Nicholas "Nick" A. Paleologos (born March 9, 1953, in Winchester, Massachusetts) is an American public official, politician, and theater and film producer who currently serves as Executive Director of the Berkshire Theatre Group.

==Politics==
Paleologos was a member of the Woburn School Committee from 1974 to 1975 and represented the 33rd Middlesex district in the Massachusetts House of Representatives from 1977 to 1991. He was a candidate for Lieutenant Governor of Massachusetts in 1990, but lost in the Democratic primary.

==Film and theater production==
A two-time Tony Award winning producer, Paleologos was also the recipient of a prime time Emmy Award nomination for the HBO film In the Gloaming. His last production on Broadway was Chitty Chitty Bang Bang. Feature films he co-produced include Ghosts of Mississippi, Lansky, Little Fugitive, and Hurlyburly.

==Massachusetts Film Office==
Paleologos was the executive director of the Massachusetts Film Office from 2007 until the position was eliminated on January 1, 2011. During his tenure at the film office, the movie-making industry in the Commonwealth experienced unprecedented growth. He was responsible for bringing several major motion pictures to shoot in Massachusetts including The Town, Shutter Island, The Social Network, Knight and Day, The Fighter, Edge of Darkness, The Proposal, and The Company Men.

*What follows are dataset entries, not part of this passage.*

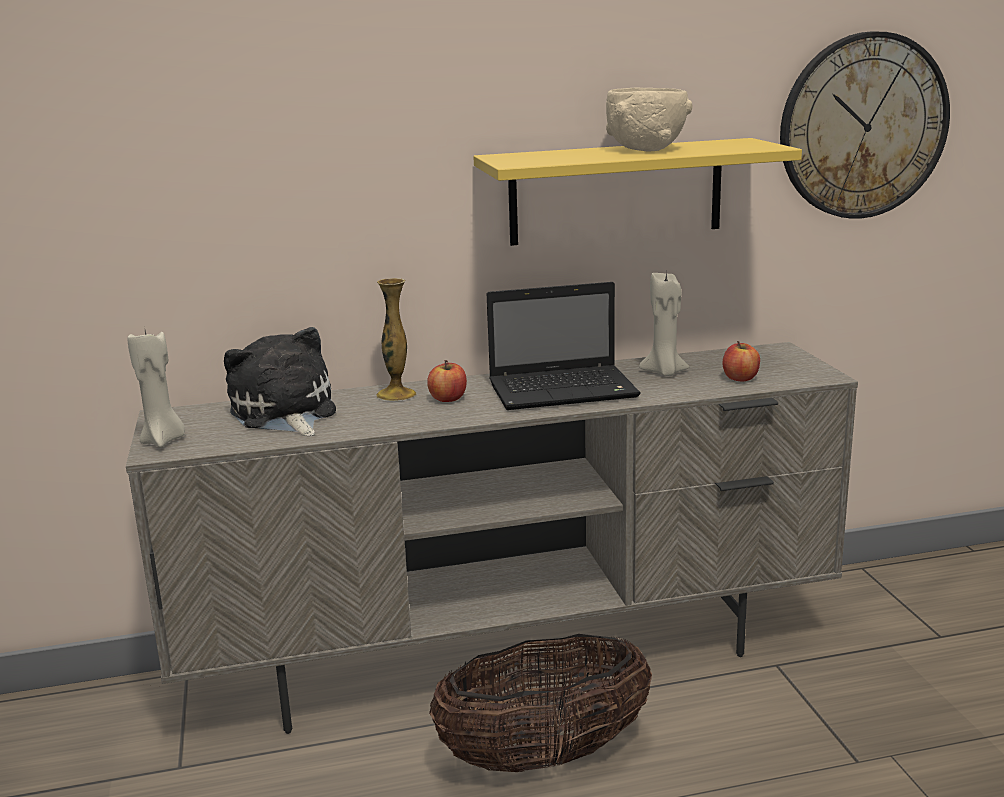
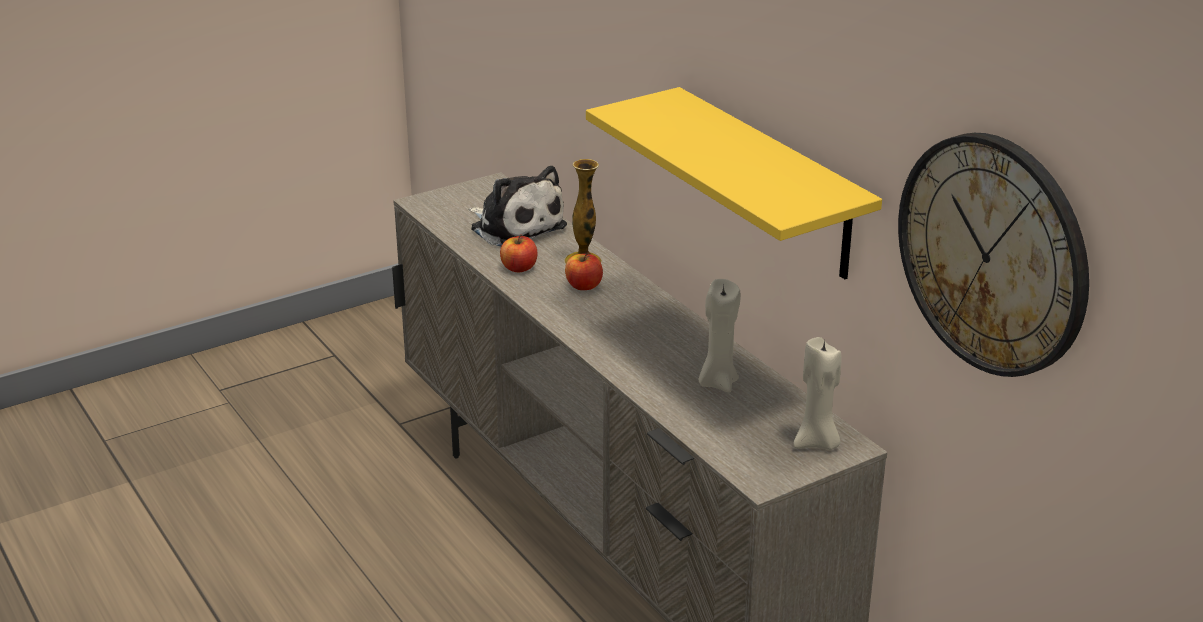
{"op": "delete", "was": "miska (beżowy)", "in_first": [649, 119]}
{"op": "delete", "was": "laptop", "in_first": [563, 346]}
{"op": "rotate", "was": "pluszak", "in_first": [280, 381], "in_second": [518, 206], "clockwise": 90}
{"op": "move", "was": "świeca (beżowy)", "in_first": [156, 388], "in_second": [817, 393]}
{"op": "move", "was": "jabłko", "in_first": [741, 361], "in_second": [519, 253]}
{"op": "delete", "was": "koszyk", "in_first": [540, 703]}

In addition, Quixote Studios opened a $1.5 million operation in Boston.

==New Jersey State Council on the Arts==
Paleologos was appointed Executive Director of the New Jersey State Council on the Arts in 2011. During his tenure in New Jersey he was awarded the Medal of Excellence by Rowan University where he delivered the Commencement Address to the 2016 graduating Class in the Colleges of Communication, Creative and Performing Arts.
He served in that position until 2018.

==Berkshire Theatre Group==
In 2018, Paleologos was appointed Executive Director of the Berkshire Theatre Group which is the parent organization of two storied American theater institutions: The Berkshire Theatre Festival (est. 1928), and The Colonial Theatre (est. 1903).

==Author==
Paleologos is a contributor to National Public Radio in Boston where he has written several articles on a variety of subjects including education, the arts, media, politics and the economy. He also won Best Feature Screenplay honors for his script THE STORY OF TELEVISION in Harvardwood's 2014 Writers Competition.